_Dataset items_:
┌────────

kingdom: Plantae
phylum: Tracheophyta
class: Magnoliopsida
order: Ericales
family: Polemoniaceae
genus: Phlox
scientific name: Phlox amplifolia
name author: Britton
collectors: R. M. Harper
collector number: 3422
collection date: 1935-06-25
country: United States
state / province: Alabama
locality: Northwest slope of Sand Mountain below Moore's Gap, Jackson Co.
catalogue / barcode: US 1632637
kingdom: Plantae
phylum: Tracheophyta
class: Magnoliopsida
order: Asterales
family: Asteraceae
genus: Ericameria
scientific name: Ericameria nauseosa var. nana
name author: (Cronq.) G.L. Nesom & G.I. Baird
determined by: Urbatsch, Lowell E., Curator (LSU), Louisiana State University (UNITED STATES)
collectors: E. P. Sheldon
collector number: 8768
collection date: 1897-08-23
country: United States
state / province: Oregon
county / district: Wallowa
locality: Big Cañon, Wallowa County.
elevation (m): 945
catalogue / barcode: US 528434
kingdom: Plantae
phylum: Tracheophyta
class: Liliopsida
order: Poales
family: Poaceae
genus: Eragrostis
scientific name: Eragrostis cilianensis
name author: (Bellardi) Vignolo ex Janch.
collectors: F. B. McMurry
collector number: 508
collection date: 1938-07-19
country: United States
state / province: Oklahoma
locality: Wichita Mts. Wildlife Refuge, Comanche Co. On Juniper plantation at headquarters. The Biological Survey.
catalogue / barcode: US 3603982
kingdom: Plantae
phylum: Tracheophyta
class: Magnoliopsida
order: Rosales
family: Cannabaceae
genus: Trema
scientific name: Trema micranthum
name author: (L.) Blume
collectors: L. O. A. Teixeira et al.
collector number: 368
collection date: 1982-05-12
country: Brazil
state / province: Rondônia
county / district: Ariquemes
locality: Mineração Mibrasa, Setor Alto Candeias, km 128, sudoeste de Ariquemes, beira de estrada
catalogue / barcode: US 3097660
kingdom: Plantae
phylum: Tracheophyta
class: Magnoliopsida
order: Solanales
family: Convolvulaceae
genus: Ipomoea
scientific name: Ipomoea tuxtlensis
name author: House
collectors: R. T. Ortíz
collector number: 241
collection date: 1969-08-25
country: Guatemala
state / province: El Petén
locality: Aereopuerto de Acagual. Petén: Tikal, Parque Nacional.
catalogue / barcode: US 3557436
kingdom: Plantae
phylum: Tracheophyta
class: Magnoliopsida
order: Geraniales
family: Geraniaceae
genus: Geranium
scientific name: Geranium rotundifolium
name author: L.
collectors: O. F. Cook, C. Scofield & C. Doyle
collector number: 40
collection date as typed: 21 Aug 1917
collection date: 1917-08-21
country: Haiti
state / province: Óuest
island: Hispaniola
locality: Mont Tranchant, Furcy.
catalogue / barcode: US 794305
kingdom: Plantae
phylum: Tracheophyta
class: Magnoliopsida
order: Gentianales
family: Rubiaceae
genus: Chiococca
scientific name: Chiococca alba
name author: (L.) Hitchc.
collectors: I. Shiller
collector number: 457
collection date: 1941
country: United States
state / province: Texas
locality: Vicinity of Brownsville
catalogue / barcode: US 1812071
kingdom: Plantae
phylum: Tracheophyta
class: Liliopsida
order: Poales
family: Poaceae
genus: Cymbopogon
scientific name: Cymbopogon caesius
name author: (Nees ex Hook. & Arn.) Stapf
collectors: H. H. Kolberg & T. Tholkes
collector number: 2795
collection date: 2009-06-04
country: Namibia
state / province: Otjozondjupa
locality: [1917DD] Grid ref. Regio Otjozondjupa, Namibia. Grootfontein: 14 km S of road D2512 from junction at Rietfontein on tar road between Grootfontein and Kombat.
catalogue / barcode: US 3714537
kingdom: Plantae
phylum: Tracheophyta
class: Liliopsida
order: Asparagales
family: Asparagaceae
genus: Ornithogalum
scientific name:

└────────

_Work instructions_: Copy out all of the data above word for word, with every line kept unchanged.

_Answer to the task_:
kingdom: Plantae
phylum: Tracheophyta
class: Magnoliopsida
order: Ericales
family: Polemoniaceae
genus: Phlox
scientific name: Phlox amplifolia
name author: Britton
collectors: R. M. Harper
collector number: 3422
collection date: 1935-06-25
country: United States
state / province: Alabama
locality: Northwest slope of Sand Mountain below Moore's Gap, Jackson Co.
catalogue / barcode: US 1632637
kingdom: Plantae
phylum: Tracheophyta
class: Magnoliopsida
order: Asterales
family: Asteraceae
genus: Ericameria
scientific name: Ericameria nauseosa var. nana
name author: (Cronq.) G.L. Nesom & G.I. Baird
determined by: Urbatsch, Lowell E., Curator (LSU), Louisiana State University (UNITED STATES)
collectors: E. P. Sheldon
collector number: 8768
collection date: 1897-08-23
country: United States
state / province: Oregon
county / district: Wallowa
locality: Big Cañon, Wallowa County.
elevation (m): 945
catalogue / barcode: US 528434
kingdom: Plantae
phylum: Tracheophyta
class: Liliopsida
order: Poales
family: Poaceae
genus: Eragrostis
scientific name: Eragrostis cilianensis
name author: (Bellardi) Vignolo ex Janch.
collectors: F. B. McMurry
collector number: 508
collection date: 1938-07-19
country: United States
state / province: Oklahoma
locality: Wichita Mts. Wildlife Refuge, Comanche Co. On Juniper plantation at headquarters. The Biological Survey.
catalogue / barcode: US 3603982
kingdom: Plantae
phylum: Tracheophyta
class: Magnoliopsida
order: Rosales
family: Cannabaceae
genus: Trema
scientific name: Trema micranthum
name author: (L.) Blume
collectors: L. O. A. Teixeira et al.
collector number: 368
collection date: 1982-05-12
country: Brazil
state / province: Rondônia
county / district: Ariquemes
locality: Mineração Mibrasa, Setor Alto Candeias, km 128, sudoeste de Ariquemes, beira de estrada
catalogue / barcode: US 3097660
kingdom: Plantae
phylum: Tracheophyta
class: Magnoliopsida
order: Solanales
family: Convolvulaceae
genus: Ipomoea
scientific name: Ipomoea tuxtlensis
name author: House
collectors: R. T. Ortíz
collector number: 241
collection date: 1969-08-25
country: Guatemala
state / province: El Petén
locality: Aereopuerto de Acagual. Petén: Tikal, Parque Nacional.
catalogue / barcode: US 3557436
kingdom: Plantae
phylum: Tracheophyta
class: Magnoliopsida
order: Geraniales
family: Geraniaceae
genus: Geranium
scientific name: Geranium rotundifolium
name author: L.
collectors: O. F. Cook, C. Scofield & C. Doyle
collector number: 40
collection date as typed: 21 Aug 1917
collection date: 1917-08-21
country: Haiti
state / province: Óuest
island: Hispaniola
locality: Mont Tranchant, Furcy.
catalogue / barcode: US 794305
kingdom: Plantae
phylum: Tracheophyta
class: Magnoliopsida
order: Gentianales
family: Rubiaceae
genus: Chiococca
scientific name: Chiococca alba
name author: (L.) Hitchc.
collectors: I. Shiller
collector number: 457
collection date: 1941
country: United States
state / province: Texas
locality: Vicinity of Brownsville
catalogue / barcode: US 1812071
kingdom: Plantae
phylum: Tracheophyta
class: Liliopsida
order: Poales
family: Poaceae
genus: Cymbopogon
scientific name: Cymbopogon caesius
name author: (Nees ex Hook. & Arn.) Stapf
collectors: H. H. Kolberg & T. Tholkes
collector number: 2795
collection date: 2009-06-04
country: Namibia
state / province: Otjozondjupa
locality: [1917DD] Grid ref. Regio Otjozondjupa, Namibia. Grootfontein: 14 km S of road D2512 from junction at Rietfontein on tar road between Grootfontein and Kombat.
catalogue / barcode: US 3714537
kingdom: Plantae
phylum: Tracheophyta
class: Liliopsida
order: Asparagales
family: Asparagaceae
genus: Ornithogalum
scientific name:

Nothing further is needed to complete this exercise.